Create an instance of SocketsHttpHandler when the app starts and use it for the life of the app. Configure PooledConnectionLifetime to an appropriate value based on DNS refresh times. Create HttpClient instances using new HttpClient(handler, disposeHandler: false) as needed. The preceding approaches solve the resource management problems that IHttpClientFactory solves in a similar way.
The SocketsHttpHandler shares connections across HttpClient instances. This sharing prevents socket exhaustion. The SocketsHttpHandler cycles connections according to PooledConnectionLifetime to avoid stale DNS problems.
Also possibly relevant (but more focused on DI):
Use IHttpClientFactory to implement resilient HTTP requests
Here are a few relevant excerpts:
The original and well-known HttpClient class can be easily used, but in some cases, it isn't being properly used by many developers.
Though this class implements IDisposable, declaring and instantiating it within a using statement is not preferred because when the HttpClient object gets disposed of, the underlying socket is not immediately released, which can lead to a socket exhaustion problem.
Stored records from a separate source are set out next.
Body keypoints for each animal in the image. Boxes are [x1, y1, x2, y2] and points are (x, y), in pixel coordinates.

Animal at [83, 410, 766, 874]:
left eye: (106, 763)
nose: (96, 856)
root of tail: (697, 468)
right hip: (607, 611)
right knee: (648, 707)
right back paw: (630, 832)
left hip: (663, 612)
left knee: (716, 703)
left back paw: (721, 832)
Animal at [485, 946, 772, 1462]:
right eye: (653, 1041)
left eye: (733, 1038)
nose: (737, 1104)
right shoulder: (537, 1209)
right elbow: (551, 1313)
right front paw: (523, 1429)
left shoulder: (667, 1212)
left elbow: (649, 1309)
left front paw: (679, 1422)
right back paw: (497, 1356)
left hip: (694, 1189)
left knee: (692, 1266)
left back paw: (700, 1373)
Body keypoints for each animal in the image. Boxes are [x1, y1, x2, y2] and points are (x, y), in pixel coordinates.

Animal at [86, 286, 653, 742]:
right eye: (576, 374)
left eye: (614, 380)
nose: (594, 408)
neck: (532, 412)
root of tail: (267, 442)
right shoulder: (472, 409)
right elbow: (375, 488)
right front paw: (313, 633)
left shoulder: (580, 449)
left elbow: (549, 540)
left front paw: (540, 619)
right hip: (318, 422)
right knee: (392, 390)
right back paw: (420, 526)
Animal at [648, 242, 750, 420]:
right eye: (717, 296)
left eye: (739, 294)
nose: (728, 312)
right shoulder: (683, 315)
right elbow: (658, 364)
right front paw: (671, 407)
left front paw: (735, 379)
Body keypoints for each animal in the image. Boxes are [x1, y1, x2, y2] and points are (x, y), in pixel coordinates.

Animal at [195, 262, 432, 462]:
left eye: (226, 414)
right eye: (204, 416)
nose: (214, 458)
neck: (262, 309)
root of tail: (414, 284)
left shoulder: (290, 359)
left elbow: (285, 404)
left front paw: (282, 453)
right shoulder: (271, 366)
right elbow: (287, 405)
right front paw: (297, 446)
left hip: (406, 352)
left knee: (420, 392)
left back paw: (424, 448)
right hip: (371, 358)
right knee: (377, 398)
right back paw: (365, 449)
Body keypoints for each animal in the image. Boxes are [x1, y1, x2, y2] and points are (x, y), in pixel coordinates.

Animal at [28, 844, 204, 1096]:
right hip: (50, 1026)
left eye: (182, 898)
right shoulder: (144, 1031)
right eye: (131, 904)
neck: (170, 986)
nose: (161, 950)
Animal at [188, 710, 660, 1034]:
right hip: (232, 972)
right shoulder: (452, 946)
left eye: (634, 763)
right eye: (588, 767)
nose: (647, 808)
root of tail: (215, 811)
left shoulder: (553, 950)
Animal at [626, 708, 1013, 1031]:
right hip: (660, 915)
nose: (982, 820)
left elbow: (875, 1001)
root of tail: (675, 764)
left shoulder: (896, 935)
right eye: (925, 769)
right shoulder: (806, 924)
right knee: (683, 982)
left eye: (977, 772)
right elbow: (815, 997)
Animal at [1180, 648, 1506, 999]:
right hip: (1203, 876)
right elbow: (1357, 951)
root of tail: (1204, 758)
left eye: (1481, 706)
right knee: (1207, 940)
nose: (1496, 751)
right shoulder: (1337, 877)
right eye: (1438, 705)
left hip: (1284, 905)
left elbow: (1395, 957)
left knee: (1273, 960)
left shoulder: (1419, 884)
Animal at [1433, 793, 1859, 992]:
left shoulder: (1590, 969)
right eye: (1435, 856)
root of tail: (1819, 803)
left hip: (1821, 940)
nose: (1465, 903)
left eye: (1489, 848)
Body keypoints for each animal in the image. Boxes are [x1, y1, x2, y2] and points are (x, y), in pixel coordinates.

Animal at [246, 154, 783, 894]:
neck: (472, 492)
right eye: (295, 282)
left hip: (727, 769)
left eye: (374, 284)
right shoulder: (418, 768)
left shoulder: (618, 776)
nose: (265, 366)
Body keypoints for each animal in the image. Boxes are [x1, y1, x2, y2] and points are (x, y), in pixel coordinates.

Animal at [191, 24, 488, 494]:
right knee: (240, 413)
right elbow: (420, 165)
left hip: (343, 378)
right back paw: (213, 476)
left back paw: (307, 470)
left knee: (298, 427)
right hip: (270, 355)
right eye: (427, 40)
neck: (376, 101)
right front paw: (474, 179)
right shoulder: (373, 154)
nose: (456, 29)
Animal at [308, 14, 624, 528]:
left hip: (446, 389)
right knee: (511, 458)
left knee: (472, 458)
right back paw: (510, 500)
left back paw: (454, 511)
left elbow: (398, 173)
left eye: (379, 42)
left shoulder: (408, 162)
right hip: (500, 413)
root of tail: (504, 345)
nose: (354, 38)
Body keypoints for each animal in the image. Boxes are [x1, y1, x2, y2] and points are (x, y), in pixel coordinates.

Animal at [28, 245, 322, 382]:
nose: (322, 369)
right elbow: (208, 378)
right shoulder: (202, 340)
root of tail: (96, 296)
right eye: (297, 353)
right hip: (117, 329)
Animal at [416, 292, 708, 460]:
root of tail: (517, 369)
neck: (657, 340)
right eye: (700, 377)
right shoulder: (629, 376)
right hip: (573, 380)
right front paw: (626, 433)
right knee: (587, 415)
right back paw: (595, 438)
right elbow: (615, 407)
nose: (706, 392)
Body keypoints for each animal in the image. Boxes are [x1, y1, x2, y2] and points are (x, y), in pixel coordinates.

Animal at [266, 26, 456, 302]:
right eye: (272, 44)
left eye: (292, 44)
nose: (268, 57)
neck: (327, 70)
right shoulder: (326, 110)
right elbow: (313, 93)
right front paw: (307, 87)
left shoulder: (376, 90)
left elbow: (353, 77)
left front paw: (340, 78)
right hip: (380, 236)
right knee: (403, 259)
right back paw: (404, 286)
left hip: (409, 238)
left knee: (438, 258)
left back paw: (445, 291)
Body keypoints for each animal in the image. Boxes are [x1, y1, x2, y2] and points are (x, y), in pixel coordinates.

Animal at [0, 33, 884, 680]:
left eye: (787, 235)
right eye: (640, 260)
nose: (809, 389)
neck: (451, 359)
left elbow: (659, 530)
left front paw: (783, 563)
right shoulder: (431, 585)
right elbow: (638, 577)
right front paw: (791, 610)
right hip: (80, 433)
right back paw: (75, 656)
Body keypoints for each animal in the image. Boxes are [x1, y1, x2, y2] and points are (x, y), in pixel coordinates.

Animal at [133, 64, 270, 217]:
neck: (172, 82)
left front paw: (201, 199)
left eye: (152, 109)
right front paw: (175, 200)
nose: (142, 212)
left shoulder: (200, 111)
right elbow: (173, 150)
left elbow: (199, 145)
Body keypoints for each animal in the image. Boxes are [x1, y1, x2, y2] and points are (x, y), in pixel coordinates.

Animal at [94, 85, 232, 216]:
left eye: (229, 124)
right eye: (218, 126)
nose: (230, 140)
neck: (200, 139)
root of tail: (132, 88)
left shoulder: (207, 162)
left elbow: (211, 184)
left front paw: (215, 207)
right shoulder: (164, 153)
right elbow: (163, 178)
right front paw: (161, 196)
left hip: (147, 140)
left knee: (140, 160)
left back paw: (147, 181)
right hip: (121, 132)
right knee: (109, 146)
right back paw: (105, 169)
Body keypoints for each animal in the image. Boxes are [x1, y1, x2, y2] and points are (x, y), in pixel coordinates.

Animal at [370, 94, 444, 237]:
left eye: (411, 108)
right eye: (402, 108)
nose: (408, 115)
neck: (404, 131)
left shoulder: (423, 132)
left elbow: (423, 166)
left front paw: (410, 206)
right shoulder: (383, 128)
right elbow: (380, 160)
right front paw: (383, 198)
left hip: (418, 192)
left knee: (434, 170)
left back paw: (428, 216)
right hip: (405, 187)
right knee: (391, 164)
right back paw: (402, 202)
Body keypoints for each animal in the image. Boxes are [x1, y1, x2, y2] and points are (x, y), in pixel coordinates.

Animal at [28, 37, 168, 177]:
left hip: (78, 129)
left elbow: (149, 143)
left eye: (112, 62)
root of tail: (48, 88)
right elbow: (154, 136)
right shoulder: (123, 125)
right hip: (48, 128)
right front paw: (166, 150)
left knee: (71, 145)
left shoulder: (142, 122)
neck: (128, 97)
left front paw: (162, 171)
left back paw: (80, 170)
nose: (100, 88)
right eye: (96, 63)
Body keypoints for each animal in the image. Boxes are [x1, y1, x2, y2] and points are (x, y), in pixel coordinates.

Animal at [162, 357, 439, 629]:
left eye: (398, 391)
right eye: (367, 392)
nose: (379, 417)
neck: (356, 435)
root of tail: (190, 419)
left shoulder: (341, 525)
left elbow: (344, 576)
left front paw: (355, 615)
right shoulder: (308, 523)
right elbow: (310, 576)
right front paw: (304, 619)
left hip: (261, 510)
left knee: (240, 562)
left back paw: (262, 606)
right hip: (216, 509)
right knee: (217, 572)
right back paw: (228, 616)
For more information about this issue, see the blog post You're using HttpClient wrong and it's destabilizing your software.
....
HttpClient lifetimes
Each time you get an HttpClient object from the IHttpClientFactory, a new instance is returned. But each HttpClient uses an HttpMessageHandler that's pooled and reused by the IHttpClientFactory to reduce resource consumption, as long as the HttpMessageHandler's lifetime hasn't expired.